Zonder een duidelijk overzicht van welke verwerkingen binnen de organisatie plaatsvinden, ontbreekt voor de DPO het noodzakelijke vertrekpunt om te beoordelen of de regels uit de AVG worden nageleefd.
Het register is dus veel meer dan een administratieve verplichting: het is een strategisch instrument dat de DPO in staat stelt risico’s te identificeren, prioriteiten te bepalen en gerichte controles uit te voeren.
Ook de EDPB benadrukt het belang van het register in richtsnoer wp243. Daarin wordt expliciet gesteld dat het register een essentieel hulpmiddel is voor de DPO om zijn of haar toezichtstaken te kunnen uitvoeren. Hoewel het opstellen en bijhouden van het register niet tot de formele verantwoordelijkheid van de DPO behoort, dient het wel onder diens toezicht te vallen. In die zin fungeert het register als een sleutelinstrument voor monitoring, advies en controle.
Wat is de impact van het voorstel op het werk van de DPO?

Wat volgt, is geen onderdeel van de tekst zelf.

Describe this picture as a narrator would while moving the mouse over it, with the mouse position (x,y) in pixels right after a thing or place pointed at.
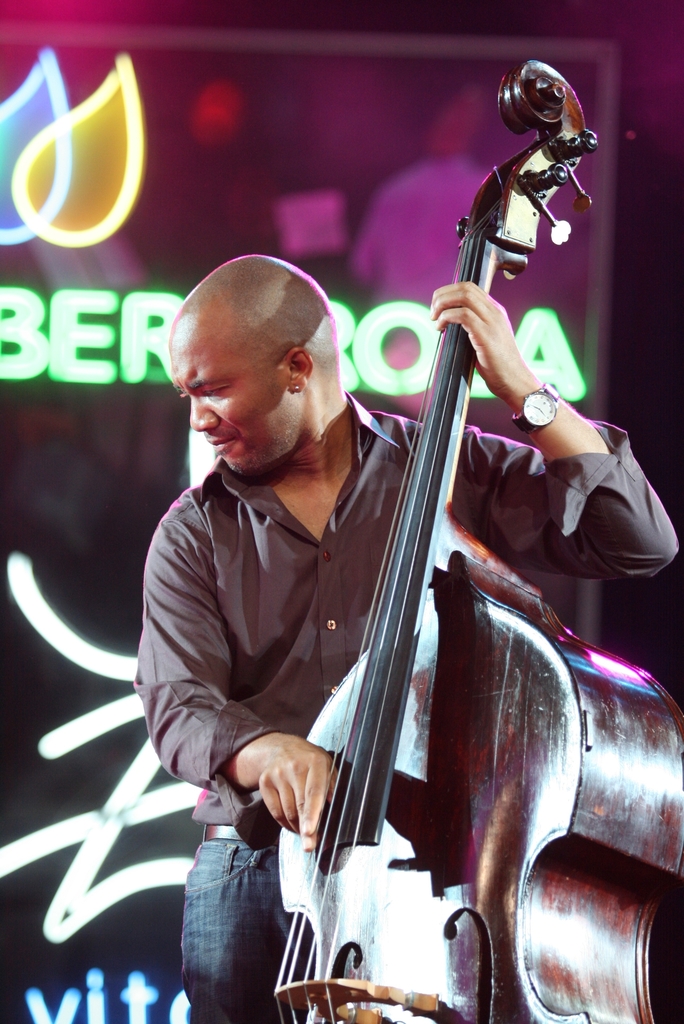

De voorgestelde vereenvoudiging van de GDPR heeft enkel onrechtstreekse gevolgen voor de werking van de Data Protection Officer (DPO). Het voorstel van de Europese Commissie wijzigt namelijk op geen enkel punt de bepalingen rond de aanstelling of taken van de DPO zoals die vandaag in de GDPR zijn vastgelegd.
Een mogelijk indirect gevolg ontstaat wanneer een DPO moet worden aangesteld in een context waarin geen verplichting bestaat om een register van verwerkingsactiviteiten op te stellen. Zoals eerder toegelicht, is dat register een essentieel hulpmiddel voor de DPO om zijn of haar taken naar behoren uit te voeren.
Kan een DPO worden aangesteld zonder registerplicht?
Wat zegt de GDPR tekst en het nieuwe voorstel van de Commissie.
Artikel 37 van de GDPR bepaalt in welke gevallen een DPO verplicht moet worden aangesteld. Zo is een DPO verplicht wanneer de verwerkingen worden uitgevoerd door een overheidsinstelling. Zoals eerder aangegeven, gaan we er in dit artikel van uit dat overheden niet onder de beoogde vrijstelling vallen.
De twee andere gevallen waarin een DPO verplicht moet worden aangesteld — namelijk bij grootschalige, systematische monitoring of bij grootschalige verwerking van gevoelige gegevens (artikel 9 en 10) — brengen vrijwel altijd een hoog risico met zich mee.
Daardoor blijft, desgevallend, in de praktijk ook de registerplicht van kracht ongeacht de grootte van de organisatie. (noot: verderop bespreken we wel een specifieke uitzondering in het voorstel voor verwerkingen in het kader van een arbeidsrelatie).
Specifieke situaties in België en Vlaanderen
In België en Vlaanderen kan zich echter een specifieke situatie voordoen waarbij een DPO verplicht moet worden aangesteld, terwijl er géén registerplicht geldt. Dit is het geval bij verwerkers die optreden voor overheidsinstanties. Volgens Vlaamse en federale regelgeving moeten deze verwerkers, afhankelijk van het niveau, altijd of onder bepaalde voorwaarden een DPO aanstellen:
- In Vlaanderen: indien een instantie beroep doet op een verwerker is de aanstelling van een DPO bij die verwerker noodzakelijk
- In België: verwerkers voor overheden stellen een DPO aan indien de verwerking van deze gegevens een hoog risico kan inhouden
Wanneer zo’n verwerker een private KMO is die wordt aangesteld door een Vlaamse instelling, kan het dus gebeuren dat een DPO verplicht is, maar de registerplicht niet van toepassing is. De verwerkingen van de KMO zijn immers niet noodzakelijk een hoog risico. In dat geval moet de DPO, indien die dat wenst, op een alternatieve manier — of alsnog via een vrijwillig aangelegd register — de verwerkingsactiviteiten in kaart brengen.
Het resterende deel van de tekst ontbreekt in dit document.